Entschuldigung? Verzeihung!

Freitag, 29. November 2024

Scheinbar sind viele Menschen deutscher Sprache nicht fähig, einen Unterschied zwischen Entschuldigung und Verzeihung zu erkennen. „Du musst dich entschuldigen!“ sagt eine Frau zu dem Kind, das einen Passanten angerempelt hat. Und sogar ein Buchautor, der es doch wissen müsste, schreibt „Ein ausgeprägter Narzisst kann sich nicht aufrichtig entschuldigen, er ist unfähig, Bedauern oder Reue zu zeigen.“

Hallo? Wenn du zu einem Termin nicht kommen konntest, weil du krank warst, dann entschuldigst du dich mit einem ärztlichen Attest. Entschuldigung bedeutet, dem anderen zu zeigen, dass man keine Schuld hat. Wenn du den Termin aber einfach nur verschlafen hast, dann hast du eben keine Entschuldigung, kein Mensch kann dich dann von deiner Schuld befreien, und du kannst höchstens deine Schuld eingestehen und um Verzeihung bitten. Entschuldigung ist dann schlicht das falsche Wort.

Friedliebende Menschen erkennt man nicht daran, dass sie keine Fehler machen, sondern dass sie diese einsehen. Lautet denn nicht eine der Grundregeln friedlichen Miteinanders, dass der, der einen Fehler gemacht hat, diesen bekennt, Reue zeigt, und den Geschädigten um Verzeihung bittet? Seine Unschuld zu beteuern hieße dann doch, den Fehler zu verleugnen. Wie kann man jemandem verzeihen, der seinen Fehler noch nicht einmal einsieht? So gesehen ist Entschuldigung sogar das Gegenteil von Verzeihung. So gesehen gefährden wir sogar den Frieden, wenn wir den Unterschied zwischen Verzeihung und Entschuldigung verwischen.
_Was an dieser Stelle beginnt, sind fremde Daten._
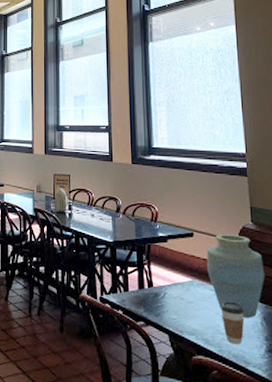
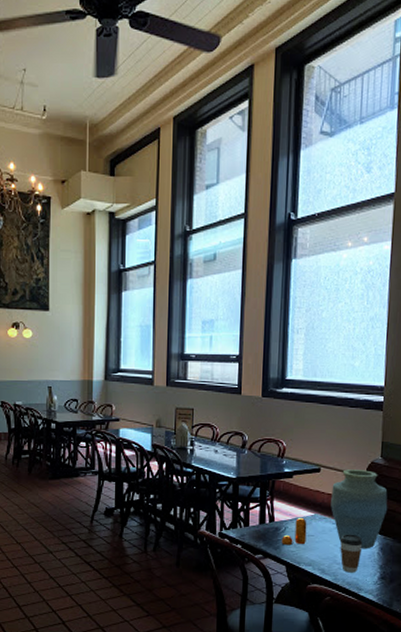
pepper shaker: none [161,282,187,313] -> present [281,517,307,546]

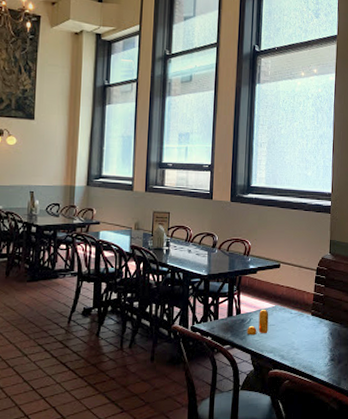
vase: present [331,469,388,550] -> none [289,265,336,335]
coffee cup: present [339,534,363,573] -> none [296,322,316,357]

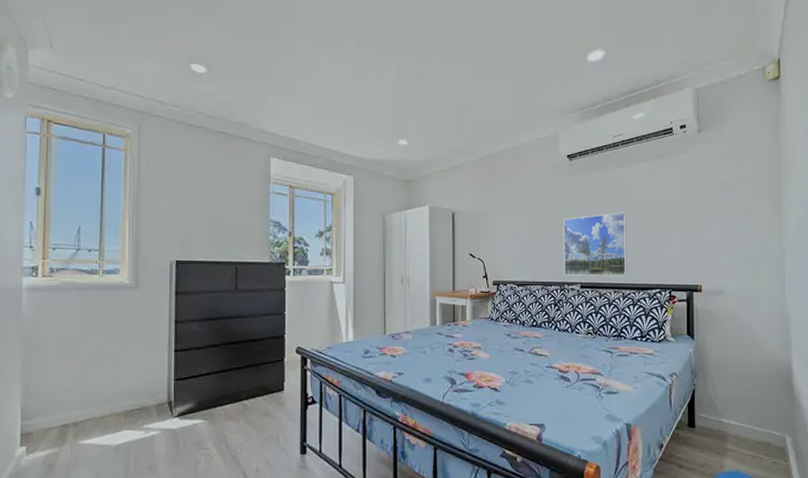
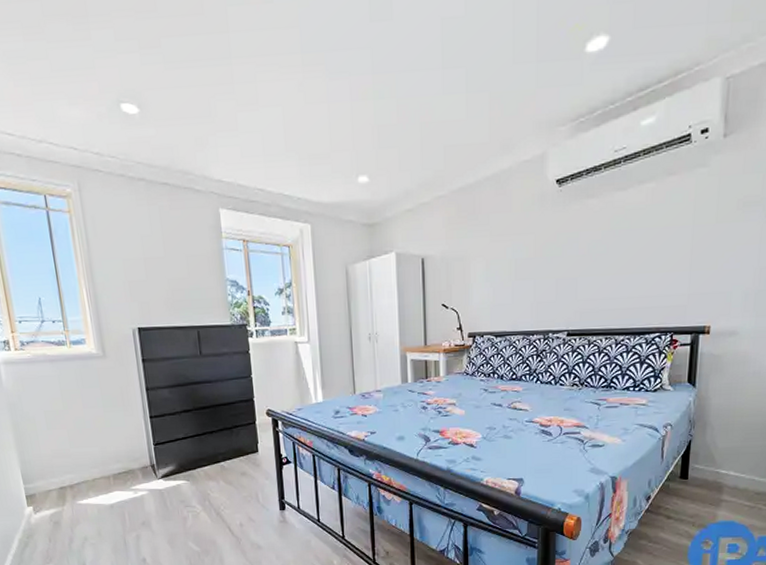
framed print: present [563,212,628,276] -> none [548,245,625,323]

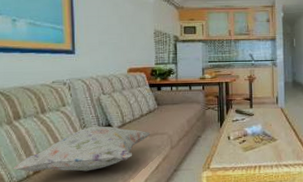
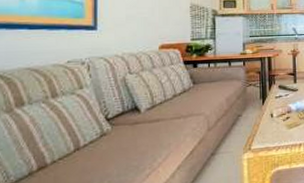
decorative pillow: present [13,126,151,172] -> none [10,109,185,168]

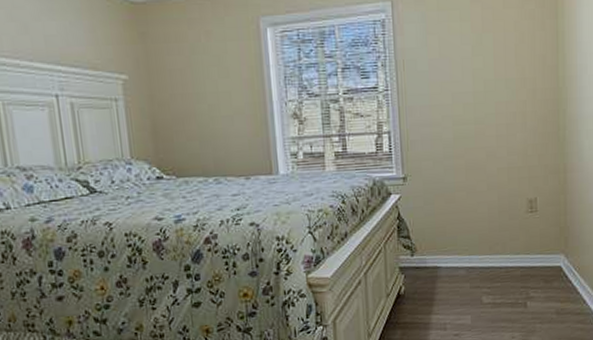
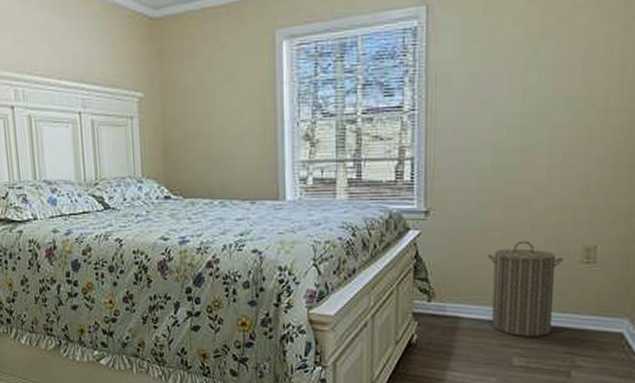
laundry hamper: none [456,197,514,278] -> present [487,240,563,337]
Und die Wikipedia ist bei diesem Thema (zumindest momentan) eine Katastrophe. Die will doch eigentlich Klarheit schaffen. Stattdessen leitet sie Verzeihung nach Entschuldigung um und suggeriert dort, dass man „früher“ einen Unterschied gemacht habe und inzwischen jedoch eine „Begriffsverschiebung“ stattgefunden habe. Ich lese daraus: wer wie ich also noch einen Unterschied machen will, sei folglich ein altmodischer Korintenkacker. Danke für das Doppelkompliment. (Nachdem ich mich beruhig hatte, habe ich immerhin einen ersten Schritt getan und „Verzeihung“ nach „Vergebung“ statt „Entschuldigung“ umgeleitet.)

Leonhard Menges benutzt diplomatischerweise in Boshammer über Verzeihen das Wort „Entschuldigung“ im „modernen“ Sinne und fügt dann in Klammern ein „(oder besser: Bitte um Verzeihung)“ hinzu.